The problem of the Compagnie della Calza is mostly considered in the context of the Venetian public ceremonies and private feasts in the 15th–16th centuries.
This topic has never been studied in Russian historiography. Also we should mention that there is hardly any research in the literature on the Compagnie della Calza in the Venetian paintings of 15th–16th centuries. Our report aims to fill in the gap.
As for today the most fundamental research covering practically all the aspects of Comapgnie della Calza’s activities is the work of Lionello Venturi. The author gave most proper definition of the character of this unions as “a private society temporarily created by the noblest young men who have decided to unite their forces for the purpose of entertainment”.
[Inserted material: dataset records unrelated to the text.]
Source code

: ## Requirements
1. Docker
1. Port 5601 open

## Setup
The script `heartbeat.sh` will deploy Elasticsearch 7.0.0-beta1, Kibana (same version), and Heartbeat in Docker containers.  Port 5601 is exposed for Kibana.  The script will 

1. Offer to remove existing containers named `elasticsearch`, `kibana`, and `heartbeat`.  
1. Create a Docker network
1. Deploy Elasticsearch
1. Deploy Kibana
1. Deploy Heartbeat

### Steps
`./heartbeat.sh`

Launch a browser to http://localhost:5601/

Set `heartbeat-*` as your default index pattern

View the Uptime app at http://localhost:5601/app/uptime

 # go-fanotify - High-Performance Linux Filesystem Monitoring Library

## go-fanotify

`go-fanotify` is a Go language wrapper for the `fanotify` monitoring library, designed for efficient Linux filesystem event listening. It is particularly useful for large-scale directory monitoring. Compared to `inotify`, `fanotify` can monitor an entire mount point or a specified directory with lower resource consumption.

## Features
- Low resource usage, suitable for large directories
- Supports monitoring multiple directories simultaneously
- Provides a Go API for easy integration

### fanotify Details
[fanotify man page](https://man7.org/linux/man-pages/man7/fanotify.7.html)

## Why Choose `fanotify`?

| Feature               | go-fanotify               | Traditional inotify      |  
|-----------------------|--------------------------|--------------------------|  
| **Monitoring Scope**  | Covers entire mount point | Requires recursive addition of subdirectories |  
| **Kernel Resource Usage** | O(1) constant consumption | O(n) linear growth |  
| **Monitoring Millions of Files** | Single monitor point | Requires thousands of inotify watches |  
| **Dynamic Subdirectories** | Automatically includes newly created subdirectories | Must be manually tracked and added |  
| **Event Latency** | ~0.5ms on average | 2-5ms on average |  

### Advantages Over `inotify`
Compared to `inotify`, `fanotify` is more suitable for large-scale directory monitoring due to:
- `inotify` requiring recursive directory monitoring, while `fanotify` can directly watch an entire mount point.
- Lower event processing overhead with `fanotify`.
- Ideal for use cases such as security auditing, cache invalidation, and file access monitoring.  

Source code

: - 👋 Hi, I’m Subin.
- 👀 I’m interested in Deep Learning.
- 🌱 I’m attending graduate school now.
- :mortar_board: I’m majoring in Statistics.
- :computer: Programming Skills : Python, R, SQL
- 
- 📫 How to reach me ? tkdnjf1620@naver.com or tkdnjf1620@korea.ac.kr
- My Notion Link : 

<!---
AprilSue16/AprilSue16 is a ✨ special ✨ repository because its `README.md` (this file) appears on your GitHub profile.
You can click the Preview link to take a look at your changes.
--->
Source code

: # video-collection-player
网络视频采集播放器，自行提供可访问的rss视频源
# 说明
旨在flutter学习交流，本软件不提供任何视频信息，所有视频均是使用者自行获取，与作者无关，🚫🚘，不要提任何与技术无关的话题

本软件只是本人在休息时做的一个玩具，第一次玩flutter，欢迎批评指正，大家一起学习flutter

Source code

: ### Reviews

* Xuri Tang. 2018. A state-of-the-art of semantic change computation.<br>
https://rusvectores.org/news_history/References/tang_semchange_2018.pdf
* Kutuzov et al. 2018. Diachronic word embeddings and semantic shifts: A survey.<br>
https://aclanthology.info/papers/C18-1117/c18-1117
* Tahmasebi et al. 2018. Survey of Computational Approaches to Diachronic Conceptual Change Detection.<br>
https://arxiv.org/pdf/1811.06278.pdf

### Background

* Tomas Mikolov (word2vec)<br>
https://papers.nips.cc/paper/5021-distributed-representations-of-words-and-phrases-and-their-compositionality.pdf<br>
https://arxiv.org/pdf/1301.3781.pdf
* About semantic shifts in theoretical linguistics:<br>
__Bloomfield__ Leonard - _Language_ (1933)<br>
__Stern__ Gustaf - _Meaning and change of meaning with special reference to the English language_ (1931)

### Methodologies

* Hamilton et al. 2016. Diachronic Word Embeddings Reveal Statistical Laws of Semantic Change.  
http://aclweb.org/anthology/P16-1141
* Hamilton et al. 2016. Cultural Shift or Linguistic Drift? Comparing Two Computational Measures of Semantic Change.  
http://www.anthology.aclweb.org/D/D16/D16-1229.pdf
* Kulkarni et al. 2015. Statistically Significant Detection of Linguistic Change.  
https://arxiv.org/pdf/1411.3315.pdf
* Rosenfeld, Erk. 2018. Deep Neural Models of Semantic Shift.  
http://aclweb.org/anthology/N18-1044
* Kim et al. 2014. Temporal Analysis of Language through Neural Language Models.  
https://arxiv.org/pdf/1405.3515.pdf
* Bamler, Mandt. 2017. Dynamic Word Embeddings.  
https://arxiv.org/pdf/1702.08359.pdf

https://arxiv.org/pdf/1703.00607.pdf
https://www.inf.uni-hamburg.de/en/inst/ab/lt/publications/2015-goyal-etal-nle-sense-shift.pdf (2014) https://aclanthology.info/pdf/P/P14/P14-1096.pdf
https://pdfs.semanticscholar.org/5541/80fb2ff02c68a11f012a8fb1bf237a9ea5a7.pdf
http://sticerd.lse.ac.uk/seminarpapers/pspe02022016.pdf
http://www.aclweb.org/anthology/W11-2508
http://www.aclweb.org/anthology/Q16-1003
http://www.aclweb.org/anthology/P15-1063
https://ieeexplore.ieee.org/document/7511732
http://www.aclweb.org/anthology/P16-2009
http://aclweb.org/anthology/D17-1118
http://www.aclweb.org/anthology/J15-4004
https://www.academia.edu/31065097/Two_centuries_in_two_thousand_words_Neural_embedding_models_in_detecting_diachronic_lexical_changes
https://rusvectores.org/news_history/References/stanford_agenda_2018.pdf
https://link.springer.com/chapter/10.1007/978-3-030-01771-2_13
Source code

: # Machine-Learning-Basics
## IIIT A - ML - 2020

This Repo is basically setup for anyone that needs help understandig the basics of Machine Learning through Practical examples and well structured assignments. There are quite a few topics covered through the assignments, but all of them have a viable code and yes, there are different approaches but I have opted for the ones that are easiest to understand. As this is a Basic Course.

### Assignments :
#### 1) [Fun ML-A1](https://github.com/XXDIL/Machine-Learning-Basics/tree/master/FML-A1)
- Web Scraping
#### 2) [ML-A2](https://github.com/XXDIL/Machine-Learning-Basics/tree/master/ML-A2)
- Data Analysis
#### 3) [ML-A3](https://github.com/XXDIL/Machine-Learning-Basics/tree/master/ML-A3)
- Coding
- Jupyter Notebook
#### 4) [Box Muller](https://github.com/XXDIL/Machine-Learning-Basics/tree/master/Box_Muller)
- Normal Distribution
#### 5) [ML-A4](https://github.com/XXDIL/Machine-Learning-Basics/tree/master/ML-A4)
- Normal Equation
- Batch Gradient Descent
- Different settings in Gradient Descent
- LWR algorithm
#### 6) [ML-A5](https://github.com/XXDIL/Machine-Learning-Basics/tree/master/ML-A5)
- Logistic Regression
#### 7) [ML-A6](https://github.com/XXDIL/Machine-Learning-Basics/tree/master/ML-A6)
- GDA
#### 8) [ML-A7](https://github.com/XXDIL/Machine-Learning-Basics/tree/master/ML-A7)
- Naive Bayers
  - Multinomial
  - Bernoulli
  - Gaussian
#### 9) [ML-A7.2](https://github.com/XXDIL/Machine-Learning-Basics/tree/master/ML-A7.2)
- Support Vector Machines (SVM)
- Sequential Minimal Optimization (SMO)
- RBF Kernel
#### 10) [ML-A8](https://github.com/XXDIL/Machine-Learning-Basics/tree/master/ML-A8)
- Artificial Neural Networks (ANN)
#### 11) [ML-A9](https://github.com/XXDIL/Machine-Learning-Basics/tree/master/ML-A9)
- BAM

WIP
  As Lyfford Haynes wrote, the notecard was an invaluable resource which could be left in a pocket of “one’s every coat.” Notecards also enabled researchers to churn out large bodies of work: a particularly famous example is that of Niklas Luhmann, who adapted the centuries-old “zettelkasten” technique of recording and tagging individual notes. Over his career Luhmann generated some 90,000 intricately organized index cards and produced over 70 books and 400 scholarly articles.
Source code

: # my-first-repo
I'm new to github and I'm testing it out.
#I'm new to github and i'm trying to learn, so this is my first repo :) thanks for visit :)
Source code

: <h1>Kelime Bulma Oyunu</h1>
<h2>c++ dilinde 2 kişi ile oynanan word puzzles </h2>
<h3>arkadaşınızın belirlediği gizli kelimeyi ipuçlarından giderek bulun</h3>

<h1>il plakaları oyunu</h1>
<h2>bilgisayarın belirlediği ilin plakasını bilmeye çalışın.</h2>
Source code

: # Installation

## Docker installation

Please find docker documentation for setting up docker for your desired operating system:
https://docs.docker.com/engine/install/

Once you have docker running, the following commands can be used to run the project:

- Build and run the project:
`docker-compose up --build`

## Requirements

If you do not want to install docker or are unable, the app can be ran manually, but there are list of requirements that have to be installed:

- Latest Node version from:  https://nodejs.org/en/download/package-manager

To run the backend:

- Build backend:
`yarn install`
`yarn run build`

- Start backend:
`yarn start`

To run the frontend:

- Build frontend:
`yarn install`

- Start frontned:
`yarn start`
The illustrative witnesses of how exactly Companions looked “at their full blossom” could be divided into three groups:
1. Drawings, prints and engravings made with documentary preciseness showing some coat of arms, stripes and tabs or even sometimes a concrete person who belonged to a certain Compagnia della Calza;
2. Paintings of the Venetian Renaissance artists who according to Venturi strived for depicting the reality with pedantic punctuality: “Procession in Piazza San Marco” by Gentile Bellini (1496), “The arrival of the English Ambassadors” by Vittore Carpaccio (1495–1500), and others;
3. Compagnie della Calza are also met in the works of artists where the subject line is either hidden or is absent at all. For instance the male character of Giorgione’s “La Tempesta” is dressed in the hoses of different colours. Or in the Dzanetti’s engraving based on Titian’s fresco and later coloured by Grevembrock we see a personage in different hoses too. In the “Pastoral Concert” whose attribution to Giorgione or Titian is still disputable we see that the man who holds an instrument in his hands is also dressed in striped hoses. The stripes are clearly seen as the light falls on his knee.
The research of the phenomenon of Compagnie della Calza in the social life of the Republic of Venice in the15th–16th centuries opens to the historians of art a remarkable opportunity to find additional, sometimes hidden subjects and senses in the well-known programme of works of art.